** DATA SECTION follows **

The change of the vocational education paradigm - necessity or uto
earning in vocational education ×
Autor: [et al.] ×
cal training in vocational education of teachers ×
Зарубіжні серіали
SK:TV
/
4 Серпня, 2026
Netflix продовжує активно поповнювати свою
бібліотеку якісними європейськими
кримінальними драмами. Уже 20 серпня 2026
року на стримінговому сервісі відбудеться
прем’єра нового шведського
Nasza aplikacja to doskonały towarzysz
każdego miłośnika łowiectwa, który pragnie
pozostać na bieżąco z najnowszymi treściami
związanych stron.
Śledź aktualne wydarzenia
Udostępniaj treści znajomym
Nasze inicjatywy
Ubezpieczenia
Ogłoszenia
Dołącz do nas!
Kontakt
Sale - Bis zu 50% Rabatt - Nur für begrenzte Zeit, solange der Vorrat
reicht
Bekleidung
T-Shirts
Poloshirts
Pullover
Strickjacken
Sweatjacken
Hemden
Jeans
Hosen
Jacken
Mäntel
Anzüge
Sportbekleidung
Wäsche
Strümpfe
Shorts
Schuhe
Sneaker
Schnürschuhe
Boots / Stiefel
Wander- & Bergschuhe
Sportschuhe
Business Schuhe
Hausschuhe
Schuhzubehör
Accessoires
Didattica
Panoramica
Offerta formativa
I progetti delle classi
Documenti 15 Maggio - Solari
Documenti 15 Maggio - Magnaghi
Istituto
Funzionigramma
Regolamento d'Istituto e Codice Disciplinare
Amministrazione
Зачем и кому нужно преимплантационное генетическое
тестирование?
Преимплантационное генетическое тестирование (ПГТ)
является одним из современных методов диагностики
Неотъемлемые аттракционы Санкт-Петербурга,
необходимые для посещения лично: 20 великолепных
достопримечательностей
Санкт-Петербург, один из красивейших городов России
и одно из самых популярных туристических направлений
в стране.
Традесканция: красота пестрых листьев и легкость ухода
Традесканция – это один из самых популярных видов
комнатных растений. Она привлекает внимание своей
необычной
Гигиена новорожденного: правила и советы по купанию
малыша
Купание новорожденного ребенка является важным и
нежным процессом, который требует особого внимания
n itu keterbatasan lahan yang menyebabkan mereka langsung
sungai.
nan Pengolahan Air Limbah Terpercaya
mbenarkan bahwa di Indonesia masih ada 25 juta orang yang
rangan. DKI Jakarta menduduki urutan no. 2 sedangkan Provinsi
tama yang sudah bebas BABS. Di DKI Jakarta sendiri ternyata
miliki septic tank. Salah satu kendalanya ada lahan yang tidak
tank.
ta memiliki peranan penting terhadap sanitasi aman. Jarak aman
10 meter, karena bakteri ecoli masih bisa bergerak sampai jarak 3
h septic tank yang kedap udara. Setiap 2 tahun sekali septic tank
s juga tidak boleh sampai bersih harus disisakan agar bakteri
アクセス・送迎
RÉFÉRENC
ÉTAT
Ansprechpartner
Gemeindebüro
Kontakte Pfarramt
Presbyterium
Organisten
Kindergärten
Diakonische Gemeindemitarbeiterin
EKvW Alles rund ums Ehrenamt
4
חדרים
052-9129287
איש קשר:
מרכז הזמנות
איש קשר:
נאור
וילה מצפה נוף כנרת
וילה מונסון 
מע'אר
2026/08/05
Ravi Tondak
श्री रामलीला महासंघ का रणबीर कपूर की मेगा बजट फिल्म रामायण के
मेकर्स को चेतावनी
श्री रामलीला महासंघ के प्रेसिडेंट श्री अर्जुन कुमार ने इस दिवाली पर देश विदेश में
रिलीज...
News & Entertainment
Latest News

** End of DATA SECTION **

◆ **THE TASK**
What you return must be the entries, given again word for word.

◆ **ANSWER SECTION**
The change of the vocational education paradigm - necessity or uto
earning in vocational education ×
Autor: [et al.] ×
cal training in vocational education of teachers ×
Зарубіжні серіали
SK:TV
/
4 Серпня, 2026
Netflix продовжує активно поповнювати свою
бібліотеку якісними європейськими
кримінальними драмами. Уже 20 серпня 2026
року на стримінговому сервісі відбудеться
прем’єра нового шведського
Nasza aplikacja to doskonały towarzysz
każdego miłośnika łowiectwa, który pragnie
pozostać na bieżąco z najnowszymi treściami
związanych stron.
Śledź aktualne wydarzenia
Udostępniaj treści znajomym
Nasze inicjatywy
Ubezpieczenia
Ogłoszenia
Dołącz do nas!
Kontakt
Sale - Bis zu 50% Rabatt - Nur für begrenzte Zeit, solange der Vorrat
reicht
Bekleidung
T-Shirts
Poloshirts
Pullover
Strickjacken
Sweatjacken
Hemden
Jeans
Hosen
Jacken
Mäntel
Anzüge
Sportbekleidung
Wäsche
Strümpfe
Shorts
Schuhe
Sneaker
Schnürschuhe
Boots / Stiefel
Wander- & Bergschuhe
Sportschuhe
Business Schuhe
Hausschuhe
Schuhzubehör
Accessoires
Didattica
Panoramica
Offerta formativa
I progetti delle classi
Documenti 15 Maggio - Solari
Documenti 15 Maggio - Magnaghi
Istituto
Funzionigramma
Regolamento d'Istituto e Codice Disciplinare
Amministrazione
Зачем и кому нужно преимплантационное генетическое
тестирование?
Преимплантационное генетическое тестирование (ПГТ)
является одним из современных методов диагностики
Неотъемлемые аттракционы Санкт-Петербурга,
необходимые для посещения лично: 20 великолепных
достопримечательностей
Санкт-Петербург, один из красивейших городов России
и одно из самых популярных туристических направлений
в стране.
Традесканция: красота пестрых листьев и легкость ухода
Традесканция – это один из самых популярных видов
комнатных растений. Она привлекает внимание своей
необычной
Гигиена новорожденного: правила и советы по купанию
малыша
Купание новорожденного ребенка является важным и
нежным процессом, который требует особого внимания
n itu keterbatasan lahan yang menyebabkan mereka langsung
sungai.
nan Pengolahan Air Limbah Terpercaya
mbenarkan bahwa di Indonesia masih ada 25 juta orang yang
rangan. DKI Jakarta menduduki urutan no. 2 sedangkan Provinsi
tama yang sudah bebas BABS. Di DKI Jakarta sendiri ternyata
miliki septic tank. Salah satu kendalanya ada lahan yang tidak
tank.
ta memiliki peranan penting terhadap sanitasi aman. Jarak aman
10 meter, karena bakteri ecoli masih bisa bergerak sampai jarak 3
h septic tank yang kedap udara. Setiap 2 tahun sekali septic tank
s juga tidak boleh sampai bersih harus disisakan agar bakteri
アクセス・送迎
RÉFÉRENC
ÉTAT
Ansprechpartner
Gemeindebüro
Kontakte Pfarramt
Presbyterium
Organisten
Kindergärten
Diakonische Gemeindemitarbeiterin
EKvW Alles rund ums Ehrenamt
4
חדרים
052-9129287
איש קשר:
מרכז הזמנות
איש קשר:
נאור
וילה מצפה נוף כנרת
וילה מונסון 
מע'אר
2026/08/05
Ravi Tondak
श्री रामलीला महासंघ का रणबीर कपूर की मेगा बजट फिल्म रामायण के
मेकर्स को चेतावनी
श्री रामलीला महासंघ के प्रेसिडेंट श्री अर्जुन कुमार ने इस दिवाली पर देश विदेश में
रिलीज...
News & Entertainment
Latest News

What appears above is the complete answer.